WORK INSTRUCTIONS — In the data below, which lines hold the word "this"? Copy them.

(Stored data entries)

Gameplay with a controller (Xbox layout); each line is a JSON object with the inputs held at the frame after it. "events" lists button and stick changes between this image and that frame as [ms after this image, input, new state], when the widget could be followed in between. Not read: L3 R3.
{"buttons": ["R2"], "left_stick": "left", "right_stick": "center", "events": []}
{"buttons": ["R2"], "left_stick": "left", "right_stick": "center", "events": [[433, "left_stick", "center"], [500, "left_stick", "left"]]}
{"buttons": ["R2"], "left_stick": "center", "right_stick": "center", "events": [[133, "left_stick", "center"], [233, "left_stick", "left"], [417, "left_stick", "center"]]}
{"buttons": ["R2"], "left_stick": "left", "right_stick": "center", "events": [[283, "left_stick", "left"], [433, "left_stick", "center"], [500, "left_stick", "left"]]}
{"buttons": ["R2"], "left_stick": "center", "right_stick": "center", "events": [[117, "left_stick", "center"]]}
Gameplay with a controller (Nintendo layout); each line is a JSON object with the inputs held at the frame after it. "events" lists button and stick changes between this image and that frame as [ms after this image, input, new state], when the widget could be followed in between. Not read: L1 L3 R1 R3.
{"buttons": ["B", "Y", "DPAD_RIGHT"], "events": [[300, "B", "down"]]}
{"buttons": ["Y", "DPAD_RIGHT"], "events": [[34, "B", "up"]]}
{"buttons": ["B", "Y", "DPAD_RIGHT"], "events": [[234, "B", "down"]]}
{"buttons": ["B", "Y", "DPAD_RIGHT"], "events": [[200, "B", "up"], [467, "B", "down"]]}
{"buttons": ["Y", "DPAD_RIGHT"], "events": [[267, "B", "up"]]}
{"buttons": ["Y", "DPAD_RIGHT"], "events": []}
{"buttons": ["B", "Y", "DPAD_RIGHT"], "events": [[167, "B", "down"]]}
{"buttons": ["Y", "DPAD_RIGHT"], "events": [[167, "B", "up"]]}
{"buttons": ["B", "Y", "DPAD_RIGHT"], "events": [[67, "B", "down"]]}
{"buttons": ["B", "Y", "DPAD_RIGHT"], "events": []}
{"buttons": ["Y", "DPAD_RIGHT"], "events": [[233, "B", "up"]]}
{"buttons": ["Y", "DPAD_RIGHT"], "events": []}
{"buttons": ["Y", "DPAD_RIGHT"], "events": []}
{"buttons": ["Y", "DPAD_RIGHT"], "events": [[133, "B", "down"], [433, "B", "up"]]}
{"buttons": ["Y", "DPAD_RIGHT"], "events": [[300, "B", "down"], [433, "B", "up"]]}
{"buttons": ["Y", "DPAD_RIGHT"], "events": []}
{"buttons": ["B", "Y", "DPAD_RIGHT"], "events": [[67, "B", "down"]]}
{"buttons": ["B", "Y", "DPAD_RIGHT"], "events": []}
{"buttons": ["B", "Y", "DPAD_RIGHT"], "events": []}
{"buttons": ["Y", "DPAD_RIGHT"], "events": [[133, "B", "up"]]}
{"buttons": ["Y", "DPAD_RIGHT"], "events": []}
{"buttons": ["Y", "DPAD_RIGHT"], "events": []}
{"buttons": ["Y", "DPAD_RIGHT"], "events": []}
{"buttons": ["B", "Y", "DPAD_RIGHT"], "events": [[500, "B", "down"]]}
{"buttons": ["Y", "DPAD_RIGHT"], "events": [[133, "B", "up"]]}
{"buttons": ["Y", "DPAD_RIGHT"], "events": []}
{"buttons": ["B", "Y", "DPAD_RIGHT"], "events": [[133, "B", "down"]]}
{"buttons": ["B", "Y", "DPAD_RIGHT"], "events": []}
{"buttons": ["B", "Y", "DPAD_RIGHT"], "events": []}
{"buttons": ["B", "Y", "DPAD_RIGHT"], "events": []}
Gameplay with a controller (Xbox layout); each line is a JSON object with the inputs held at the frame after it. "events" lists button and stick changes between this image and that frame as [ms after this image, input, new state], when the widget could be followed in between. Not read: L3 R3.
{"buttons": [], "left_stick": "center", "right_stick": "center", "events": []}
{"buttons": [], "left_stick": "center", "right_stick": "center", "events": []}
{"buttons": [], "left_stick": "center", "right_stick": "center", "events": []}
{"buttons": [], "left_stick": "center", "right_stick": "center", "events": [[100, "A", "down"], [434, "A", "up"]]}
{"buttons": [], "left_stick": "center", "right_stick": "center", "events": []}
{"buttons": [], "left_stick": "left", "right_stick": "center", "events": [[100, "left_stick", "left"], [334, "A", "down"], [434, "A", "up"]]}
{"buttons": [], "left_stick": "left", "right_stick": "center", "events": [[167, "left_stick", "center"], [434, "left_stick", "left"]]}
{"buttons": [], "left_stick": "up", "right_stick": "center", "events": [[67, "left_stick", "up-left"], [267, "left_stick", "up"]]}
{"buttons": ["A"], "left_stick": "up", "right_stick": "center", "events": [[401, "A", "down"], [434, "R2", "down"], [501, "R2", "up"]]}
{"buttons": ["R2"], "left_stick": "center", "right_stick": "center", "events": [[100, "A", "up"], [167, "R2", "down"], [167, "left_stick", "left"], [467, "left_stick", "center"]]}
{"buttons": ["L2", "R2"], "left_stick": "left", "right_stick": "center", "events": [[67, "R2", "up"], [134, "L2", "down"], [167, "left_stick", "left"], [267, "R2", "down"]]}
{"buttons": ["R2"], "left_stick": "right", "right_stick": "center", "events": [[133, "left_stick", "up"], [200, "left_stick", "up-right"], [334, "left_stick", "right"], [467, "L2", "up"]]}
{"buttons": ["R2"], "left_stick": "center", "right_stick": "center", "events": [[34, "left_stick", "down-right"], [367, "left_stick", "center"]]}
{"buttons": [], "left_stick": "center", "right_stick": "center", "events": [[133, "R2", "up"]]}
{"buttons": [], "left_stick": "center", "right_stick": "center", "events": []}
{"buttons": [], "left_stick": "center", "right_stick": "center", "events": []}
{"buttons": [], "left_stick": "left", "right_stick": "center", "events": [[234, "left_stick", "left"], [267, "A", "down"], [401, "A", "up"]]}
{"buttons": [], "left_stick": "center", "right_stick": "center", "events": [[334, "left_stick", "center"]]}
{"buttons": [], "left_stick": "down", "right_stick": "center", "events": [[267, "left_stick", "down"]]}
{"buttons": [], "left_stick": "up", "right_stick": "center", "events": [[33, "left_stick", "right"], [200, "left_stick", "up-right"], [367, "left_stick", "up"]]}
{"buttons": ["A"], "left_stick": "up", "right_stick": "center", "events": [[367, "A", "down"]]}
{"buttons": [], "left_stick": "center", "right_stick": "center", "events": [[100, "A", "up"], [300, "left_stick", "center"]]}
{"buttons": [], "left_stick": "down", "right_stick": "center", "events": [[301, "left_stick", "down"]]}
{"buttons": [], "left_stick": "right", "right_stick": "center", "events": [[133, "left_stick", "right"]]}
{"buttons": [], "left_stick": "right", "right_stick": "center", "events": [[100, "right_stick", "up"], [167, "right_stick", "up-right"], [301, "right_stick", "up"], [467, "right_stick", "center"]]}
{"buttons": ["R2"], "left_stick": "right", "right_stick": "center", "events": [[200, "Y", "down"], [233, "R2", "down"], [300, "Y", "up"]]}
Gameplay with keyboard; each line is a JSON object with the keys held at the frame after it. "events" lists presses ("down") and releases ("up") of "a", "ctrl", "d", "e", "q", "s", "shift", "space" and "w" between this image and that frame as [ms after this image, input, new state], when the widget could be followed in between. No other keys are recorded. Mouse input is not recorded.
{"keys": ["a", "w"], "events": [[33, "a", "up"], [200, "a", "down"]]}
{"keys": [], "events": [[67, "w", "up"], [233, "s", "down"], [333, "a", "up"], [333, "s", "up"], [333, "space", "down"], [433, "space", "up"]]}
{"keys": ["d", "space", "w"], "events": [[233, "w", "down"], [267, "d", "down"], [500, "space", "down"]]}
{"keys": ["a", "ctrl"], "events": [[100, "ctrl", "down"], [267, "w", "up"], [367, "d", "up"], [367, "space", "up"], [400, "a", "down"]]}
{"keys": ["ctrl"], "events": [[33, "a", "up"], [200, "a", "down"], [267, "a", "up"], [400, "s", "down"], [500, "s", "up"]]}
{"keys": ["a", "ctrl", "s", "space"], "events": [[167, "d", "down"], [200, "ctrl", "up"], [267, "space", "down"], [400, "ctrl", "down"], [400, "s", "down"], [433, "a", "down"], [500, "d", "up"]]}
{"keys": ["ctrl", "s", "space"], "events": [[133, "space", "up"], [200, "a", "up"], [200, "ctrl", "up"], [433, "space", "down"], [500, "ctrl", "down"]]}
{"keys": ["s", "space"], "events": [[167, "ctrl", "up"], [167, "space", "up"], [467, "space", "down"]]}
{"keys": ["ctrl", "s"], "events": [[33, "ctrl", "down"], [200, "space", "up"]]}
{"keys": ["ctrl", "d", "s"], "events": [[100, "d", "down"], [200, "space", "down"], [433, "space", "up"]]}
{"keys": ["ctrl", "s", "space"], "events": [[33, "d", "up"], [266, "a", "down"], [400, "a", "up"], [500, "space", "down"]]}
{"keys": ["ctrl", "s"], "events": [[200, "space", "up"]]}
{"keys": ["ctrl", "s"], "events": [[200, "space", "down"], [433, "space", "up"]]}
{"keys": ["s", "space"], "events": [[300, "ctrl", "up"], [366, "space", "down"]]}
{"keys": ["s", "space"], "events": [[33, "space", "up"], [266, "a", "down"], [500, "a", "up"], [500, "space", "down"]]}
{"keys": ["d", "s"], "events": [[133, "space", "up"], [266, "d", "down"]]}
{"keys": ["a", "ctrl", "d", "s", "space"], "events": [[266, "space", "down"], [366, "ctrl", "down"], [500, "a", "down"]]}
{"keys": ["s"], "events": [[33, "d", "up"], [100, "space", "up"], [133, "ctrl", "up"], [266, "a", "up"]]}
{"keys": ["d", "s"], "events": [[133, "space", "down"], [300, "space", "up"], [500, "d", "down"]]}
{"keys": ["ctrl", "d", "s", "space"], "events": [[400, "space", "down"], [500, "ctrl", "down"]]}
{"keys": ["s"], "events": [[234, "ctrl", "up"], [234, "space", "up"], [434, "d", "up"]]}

EXERCISE RESPONSE —
Gameplay with a controller (Xbox layout); each line is a JSON object with the inputs held at the frame after it. "events" lists button and stick changes between this image and that frame as [ms after this image, input, new state], when the widget could be followed in between. Not read: L3 R3.
Gameplay with a controller (Nintendo layout); each line is a JSON object with the inputs held at the frame after it. "events" lists button and stick changes between this image and that frame as [ms after this image, input, new state], when the widget could be followed in between. Not read: L1 L3 R1 R3.
Gameplay with a controller (Xbox layout); each line is a JSON object with the inputs held at the frame after it. "events" lists button and stick changes between this image and that frame as [ms after this image, input, new state], when the widget could be followed in between. Not read: L3 R3.
Gameplay with keyboard; each line is a JSON object with the keys held at the frame after it. "events" lists presses ("down") and releases ("up") of "a", "ctrl", "d", "e", "q", "s", "shift", "space" and "w" between this image and that frame as [ms after this image, input, new state], when the widget could be followed in between. No other keys are recorded. Mouse input is not recorded.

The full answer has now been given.